According to "Colour theory" the one who chose their one-time pad specifically in order to cause this has given their ciphertext the "Colour" of the copyrighted work. But that's a real problem _in practice_ when there is no way to tell which one it was. The other person may not even be in on it. So which one do you haul into court when you don't know that? Which one do you take down?
In real life if something like that becomes popular what happens is not that they figure out who it really was that created the derivative work, it's that they come up with some kind of disgusting hack like the DMCA takedown process which imposes no practical consequences on fraudulent takedowns, and hope that the innocent victims of the collateral damage don't have enough political clout to do anything about it.
It seems like the same fallacy as the model of the law that we teach to high school students. Computer scientists understand that it's wrong. Lawyers understand that it's wrong. But certain people benefit from pretending that it isn't in front of the general population because the misleading abstraction is prettier than what actually happens under the hood, and a better understanding of the latter would make people upset.
> Suppose Alice publishes R1 and Bob publishes R2. R1 is Alice's message xor Alice's one time pad. R2 is Bob's message xor Bob's one time pad. The one time pads are "random". Then it's discovered that R1 xor R2 generates a third party copyrighted work.
It is common among computer people to think the law can be hacked like an algorithm. It does not work like that. If you xor two apparently random files and they surprisingly produce the full text of the Harry Potter series, you do _not_ have plausible deniability if you start distributing it.
You're missing the attack in exactly the same way as the author does.
The same person doesn't distribute both of the files. Two different people distribute two different files. One of them is totally innocent and the party distributing that file doesn't even have to be in on it or have any relationship with the other person, but there is no way to tell which one it is.
The legal system is forced into either punishing and taking down the innocent file or not doing so for the infringing one. There is no other option when you can't distinguish between them.
But it isn't supposed to do that to the one which is just an ordinary use of a one-time pad by an innocent independent third party who has e.g. posted it in a public place for the intended recipient of the non-infringing message to receive it without there being a direct one-to-one communication between sender and the recipient.
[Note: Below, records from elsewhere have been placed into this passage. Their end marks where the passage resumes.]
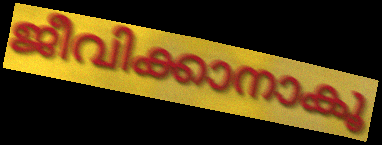
ജീവിക്കാനാകൂ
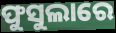
ଫୁସୁଲାରେ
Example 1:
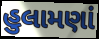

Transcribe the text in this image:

હુલામણાં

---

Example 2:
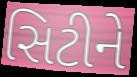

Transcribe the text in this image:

Or because there are multiple intended recipients and only those with the correct pad can read the original message so it's safe to publish widely.
The fact that some totally different person has come along and used your published file to encode an infringing one is not supposed to affect your legal status. But if nobody can tell which one is the original, the legal system has to choose between punishing the innocent and not punishing the guilty.
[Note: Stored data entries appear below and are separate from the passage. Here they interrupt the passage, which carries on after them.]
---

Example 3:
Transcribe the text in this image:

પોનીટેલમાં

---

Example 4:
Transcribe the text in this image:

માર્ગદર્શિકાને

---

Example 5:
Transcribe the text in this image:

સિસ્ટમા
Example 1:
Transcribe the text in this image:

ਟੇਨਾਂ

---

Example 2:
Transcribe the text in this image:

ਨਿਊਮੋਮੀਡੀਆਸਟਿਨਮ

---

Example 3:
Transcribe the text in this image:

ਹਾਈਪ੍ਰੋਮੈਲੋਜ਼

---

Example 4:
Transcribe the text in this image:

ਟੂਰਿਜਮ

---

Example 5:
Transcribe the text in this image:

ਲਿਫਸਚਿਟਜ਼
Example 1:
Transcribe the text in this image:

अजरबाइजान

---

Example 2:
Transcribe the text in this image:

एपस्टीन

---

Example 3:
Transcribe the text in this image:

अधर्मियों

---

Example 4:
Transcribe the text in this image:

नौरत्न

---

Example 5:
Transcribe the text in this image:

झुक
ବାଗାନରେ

It isn't an algorithmic problem, it's an evidentiary problem. There are two different sets of bits and one is supposed to have a different "Colour" but the legal system has no information as to which one it is.
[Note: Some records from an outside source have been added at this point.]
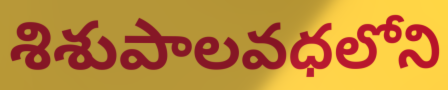
శిశుపాలవధలోని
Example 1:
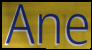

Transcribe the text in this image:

Ane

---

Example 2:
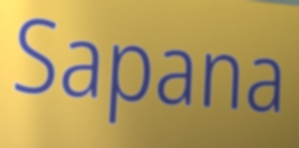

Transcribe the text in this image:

Sapana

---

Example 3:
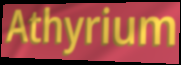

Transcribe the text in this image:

Athyrium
It's like someone discovering that the flashlight on certain phones is bright enough to blind surveillance cameras, and when someone points out that criminals could use this to prevent surveillance cameras from capturing their faces while they're committing their crimes, you respond that the legal system doesn't work like that because having an effective way to avoid being identified doesn't make your conduct legal. But that wasn't the original claim.
I see it all the time and it's quite frustrating to see people being so naive. The law is not purely mathematical and algorithmic. I think a good example that moves outside of IP law is murder vs manslaughter. Two identical killings could fall under different charges simply due to what the killer was thinking at the time. And we want it that way. It would be unfair and not accomplish anything good to treat an accidental and an intentional killer the same way.